The Elf Herself writes:
For those of you "back east" (California definition: anywhere east of the Pecos River in Texas--the Mississippi River is WAY back east) the "Santa Ana" wind (note only one "N" in "Ana") that is quoted as being so deadly and drying is probably the same type of wind that you may know as the "Chinook." For those of you in Europe, you may know it as the "Foehn" wind. At any rate, it's a warm wind that comes after cold, parching the earth. When I lived in the south end of this long, central valley, The Santa Ana would mean a dust storm. The tail end of the Sierra Mountains were to the west of our house, about 50 or 60 miles. Beyond it was the Mojave Desert (think cactus, yucca plants, desert rattlesnakes, Death Valley.) The sand from the desert would blow into our house from any west-facing doors, unless we rolled up rags and stuffed them beneath the doors. In the towns at the top of the mountain range, any cars left outside were in danger of having all the paint scrubbed off. We've seen it happen. Poor management is mostly to blame for forest fires. For millennia, native Americans would burn away the scrub brush in and around forests. This kept the fire danger down, because the type of trees in the Sierras run to 1. those whose cones needed fire to help them open and spawn(white pine), and 2. those which needed to be rid of some of the brush, so that any downed logs might sprout and grow new trees (redwood and giant sequoias.) So here come a slew of strangers, mostly from Europe and Britain (including my ancestors,) who knew forests as oak, birch, and firs. Fires were deadly to them, of course. The strangers assumed that all forests were like that. Ergo, prevent all fires at all costs! It didn't help that nobody thought about traffic, either. Many mountain communities were built with only one road in/out. The town of Paradise, for example. Los Angeles was a desert (except west of the cliffs down to the beaches and the coast,) which gets nearly all its water from a now-nearly-dry mountain town many miles north. (We Californians are destroying ourselves.)

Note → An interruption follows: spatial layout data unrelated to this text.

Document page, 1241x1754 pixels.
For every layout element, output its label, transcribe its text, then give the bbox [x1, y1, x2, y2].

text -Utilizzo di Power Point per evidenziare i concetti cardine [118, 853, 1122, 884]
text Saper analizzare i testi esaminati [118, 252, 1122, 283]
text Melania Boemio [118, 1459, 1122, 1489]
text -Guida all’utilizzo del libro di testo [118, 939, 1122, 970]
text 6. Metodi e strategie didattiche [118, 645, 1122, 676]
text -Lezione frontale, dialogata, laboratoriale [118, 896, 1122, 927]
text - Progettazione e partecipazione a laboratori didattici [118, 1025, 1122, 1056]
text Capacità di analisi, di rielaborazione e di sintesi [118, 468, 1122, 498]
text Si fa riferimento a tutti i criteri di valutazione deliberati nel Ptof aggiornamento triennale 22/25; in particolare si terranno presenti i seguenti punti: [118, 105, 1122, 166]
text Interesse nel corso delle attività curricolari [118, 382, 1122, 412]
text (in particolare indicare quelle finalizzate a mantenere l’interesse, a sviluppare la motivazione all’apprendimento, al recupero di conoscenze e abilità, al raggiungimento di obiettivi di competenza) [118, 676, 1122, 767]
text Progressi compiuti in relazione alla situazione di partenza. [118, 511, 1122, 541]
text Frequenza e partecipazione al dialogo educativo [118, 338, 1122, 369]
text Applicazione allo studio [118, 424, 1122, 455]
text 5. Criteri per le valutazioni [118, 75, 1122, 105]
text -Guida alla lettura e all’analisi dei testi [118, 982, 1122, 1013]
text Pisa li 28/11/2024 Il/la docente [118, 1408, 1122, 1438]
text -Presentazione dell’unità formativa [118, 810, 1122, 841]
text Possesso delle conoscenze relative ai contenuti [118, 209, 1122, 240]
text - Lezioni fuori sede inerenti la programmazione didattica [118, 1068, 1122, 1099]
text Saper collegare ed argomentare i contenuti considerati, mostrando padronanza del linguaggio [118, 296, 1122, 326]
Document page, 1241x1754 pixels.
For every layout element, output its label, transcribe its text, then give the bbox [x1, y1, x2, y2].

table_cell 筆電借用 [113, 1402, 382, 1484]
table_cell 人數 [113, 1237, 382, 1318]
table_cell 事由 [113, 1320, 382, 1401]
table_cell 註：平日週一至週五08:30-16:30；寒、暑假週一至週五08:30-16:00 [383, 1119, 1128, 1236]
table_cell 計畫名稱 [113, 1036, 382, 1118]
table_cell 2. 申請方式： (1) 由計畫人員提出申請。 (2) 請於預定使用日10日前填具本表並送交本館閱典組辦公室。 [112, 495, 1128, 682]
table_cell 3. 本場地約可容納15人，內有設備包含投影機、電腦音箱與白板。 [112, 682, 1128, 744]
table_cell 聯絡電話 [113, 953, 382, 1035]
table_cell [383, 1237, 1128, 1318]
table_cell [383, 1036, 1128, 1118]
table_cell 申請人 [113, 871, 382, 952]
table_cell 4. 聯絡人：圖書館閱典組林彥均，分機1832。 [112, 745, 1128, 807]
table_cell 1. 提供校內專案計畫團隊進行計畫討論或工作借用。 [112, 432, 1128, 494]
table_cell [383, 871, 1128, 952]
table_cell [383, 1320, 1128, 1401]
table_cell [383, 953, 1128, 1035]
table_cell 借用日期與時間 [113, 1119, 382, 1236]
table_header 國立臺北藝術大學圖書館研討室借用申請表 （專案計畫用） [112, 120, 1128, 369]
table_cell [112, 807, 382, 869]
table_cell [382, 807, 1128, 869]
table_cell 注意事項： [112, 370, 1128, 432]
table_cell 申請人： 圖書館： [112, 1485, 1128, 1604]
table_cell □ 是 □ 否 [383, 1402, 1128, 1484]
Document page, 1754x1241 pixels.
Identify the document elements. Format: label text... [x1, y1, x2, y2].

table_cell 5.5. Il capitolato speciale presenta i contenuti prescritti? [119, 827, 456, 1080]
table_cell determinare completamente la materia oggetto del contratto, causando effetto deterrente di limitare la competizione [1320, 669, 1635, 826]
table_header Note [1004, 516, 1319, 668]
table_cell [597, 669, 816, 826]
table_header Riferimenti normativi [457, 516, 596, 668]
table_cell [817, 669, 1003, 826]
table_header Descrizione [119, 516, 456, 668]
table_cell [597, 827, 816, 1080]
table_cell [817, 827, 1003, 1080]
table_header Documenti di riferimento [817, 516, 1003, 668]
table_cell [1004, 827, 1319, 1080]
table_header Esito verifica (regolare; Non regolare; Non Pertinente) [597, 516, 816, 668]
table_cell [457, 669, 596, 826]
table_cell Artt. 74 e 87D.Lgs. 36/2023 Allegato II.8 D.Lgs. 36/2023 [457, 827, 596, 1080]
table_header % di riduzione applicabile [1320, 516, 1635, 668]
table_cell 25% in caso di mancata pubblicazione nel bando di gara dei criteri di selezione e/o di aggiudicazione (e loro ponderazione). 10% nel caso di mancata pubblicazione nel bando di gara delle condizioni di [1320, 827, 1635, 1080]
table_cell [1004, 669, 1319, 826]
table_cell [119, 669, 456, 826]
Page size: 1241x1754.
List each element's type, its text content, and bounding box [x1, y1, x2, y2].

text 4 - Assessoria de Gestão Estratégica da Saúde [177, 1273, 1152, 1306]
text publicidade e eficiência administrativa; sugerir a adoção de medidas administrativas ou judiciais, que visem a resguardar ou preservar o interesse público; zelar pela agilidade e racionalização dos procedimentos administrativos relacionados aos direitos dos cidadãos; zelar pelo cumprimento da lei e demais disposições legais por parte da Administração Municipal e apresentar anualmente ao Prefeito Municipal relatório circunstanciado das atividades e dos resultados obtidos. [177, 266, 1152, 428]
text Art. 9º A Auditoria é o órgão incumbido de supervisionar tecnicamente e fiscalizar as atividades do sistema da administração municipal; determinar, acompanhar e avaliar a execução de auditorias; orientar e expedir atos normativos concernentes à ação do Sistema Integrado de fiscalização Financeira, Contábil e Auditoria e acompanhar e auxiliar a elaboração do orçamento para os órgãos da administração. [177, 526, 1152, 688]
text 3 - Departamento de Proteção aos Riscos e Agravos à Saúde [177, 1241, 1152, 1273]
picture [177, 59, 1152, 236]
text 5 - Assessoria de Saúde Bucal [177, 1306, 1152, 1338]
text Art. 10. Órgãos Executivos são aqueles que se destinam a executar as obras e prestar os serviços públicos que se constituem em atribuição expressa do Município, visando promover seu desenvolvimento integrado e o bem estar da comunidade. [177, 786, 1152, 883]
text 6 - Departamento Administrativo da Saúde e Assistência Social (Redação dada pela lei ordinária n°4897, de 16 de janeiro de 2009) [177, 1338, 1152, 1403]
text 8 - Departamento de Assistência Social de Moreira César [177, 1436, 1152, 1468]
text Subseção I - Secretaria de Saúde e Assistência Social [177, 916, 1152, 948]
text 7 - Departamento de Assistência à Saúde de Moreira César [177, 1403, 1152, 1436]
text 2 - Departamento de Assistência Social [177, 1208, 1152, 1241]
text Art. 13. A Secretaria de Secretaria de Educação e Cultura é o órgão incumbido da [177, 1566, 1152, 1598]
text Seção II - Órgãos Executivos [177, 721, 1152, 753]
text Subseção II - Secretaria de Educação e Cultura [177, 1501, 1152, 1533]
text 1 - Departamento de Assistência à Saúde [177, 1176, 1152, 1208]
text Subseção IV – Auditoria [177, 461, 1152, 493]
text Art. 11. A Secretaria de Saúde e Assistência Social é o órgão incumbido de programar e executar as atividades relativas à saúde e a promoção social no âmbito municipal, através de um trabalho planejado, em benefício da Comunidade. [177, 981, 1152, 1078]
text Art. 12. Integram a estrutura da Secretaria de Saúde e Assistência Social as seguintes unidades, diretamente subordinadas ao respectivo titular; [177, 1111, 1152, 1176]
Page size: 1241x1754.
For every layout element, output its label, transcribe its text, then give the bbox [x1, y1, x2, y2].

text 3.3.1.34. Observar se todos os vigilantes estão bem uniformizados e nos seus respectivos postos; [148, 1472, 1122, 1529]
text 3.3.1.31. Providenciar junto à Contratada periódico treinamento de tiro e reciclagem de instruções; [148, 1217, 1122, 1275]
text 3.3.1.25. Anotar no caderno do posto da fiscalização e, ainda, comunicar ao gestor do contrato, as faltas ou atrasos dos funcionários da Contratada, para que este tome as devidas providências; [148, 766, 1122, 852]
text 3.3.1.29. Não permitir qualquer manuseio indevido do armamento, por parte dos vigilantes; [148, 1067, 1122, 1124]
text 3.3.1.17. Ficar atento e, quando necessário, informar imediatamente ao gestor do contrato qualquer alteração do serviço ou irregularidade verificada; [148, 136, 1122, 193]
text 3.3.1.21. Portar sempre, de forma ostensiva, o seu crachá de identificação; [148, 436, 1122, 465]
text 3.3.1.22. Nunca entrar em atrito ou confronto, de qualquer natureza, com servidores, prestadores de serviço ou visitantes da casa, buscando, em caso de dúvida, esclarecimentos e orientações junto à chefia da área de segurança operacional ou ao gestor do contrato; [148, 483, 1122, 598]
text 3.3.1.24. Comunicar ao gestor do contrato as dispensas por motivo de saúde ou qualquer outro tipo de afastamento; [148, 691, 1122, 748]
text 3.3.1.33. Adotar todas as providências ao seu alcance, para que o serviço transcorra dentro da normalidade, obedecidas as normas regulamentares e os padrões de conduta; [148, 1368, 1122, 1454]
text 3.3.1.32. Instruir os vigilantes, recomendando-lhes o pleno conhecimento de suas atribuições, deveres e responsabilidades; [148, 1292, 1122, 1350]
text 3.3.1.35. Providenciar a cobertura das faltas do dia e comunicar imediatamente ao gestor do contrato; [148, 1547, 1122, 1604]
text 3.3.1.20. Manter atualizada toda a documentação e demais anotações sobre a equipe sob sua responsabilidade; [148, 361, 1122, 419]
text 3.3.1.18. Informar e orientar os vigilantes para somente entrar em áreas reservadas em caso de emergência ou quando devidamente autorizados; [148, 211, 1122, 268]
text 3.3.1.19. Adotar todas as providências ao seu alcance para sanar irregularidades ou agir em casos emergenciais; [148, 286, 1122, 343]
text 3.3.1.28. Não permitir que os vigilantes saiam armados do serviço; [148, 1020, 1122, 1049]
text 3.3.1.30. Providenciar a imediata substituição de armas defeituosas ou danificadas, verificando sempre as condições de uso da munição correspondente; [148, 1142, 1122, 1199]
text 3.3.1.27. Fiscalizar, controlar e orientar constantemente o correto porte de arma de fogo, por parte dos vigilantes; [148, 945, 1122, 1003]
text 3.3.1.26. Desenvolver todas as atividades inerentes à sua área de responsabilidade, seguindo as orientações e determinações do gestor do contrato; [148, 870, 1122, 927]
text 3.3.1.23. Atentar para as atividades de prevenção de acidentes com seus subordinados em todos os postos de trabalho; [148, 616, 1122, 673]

The various electric companies are nearly all being held at fault for having those nasty electric power lines which eventually age and need replacement. Yes, the solution is to bury the lines underground. Wonderful! Of course, it costs approximately a $1,000,000 per mile.
Since I retired, state law has been changed, in the name of ecology. The company I used to work for has been forced to sell off all its hydro-electric dams (for ecology.?) Our governor has decreed that in about 5 years' time, no gas appliances shall be sold in California, nor any fossil-fueled vehicle.
Remember this about electric power: at some point, the power goes off--always.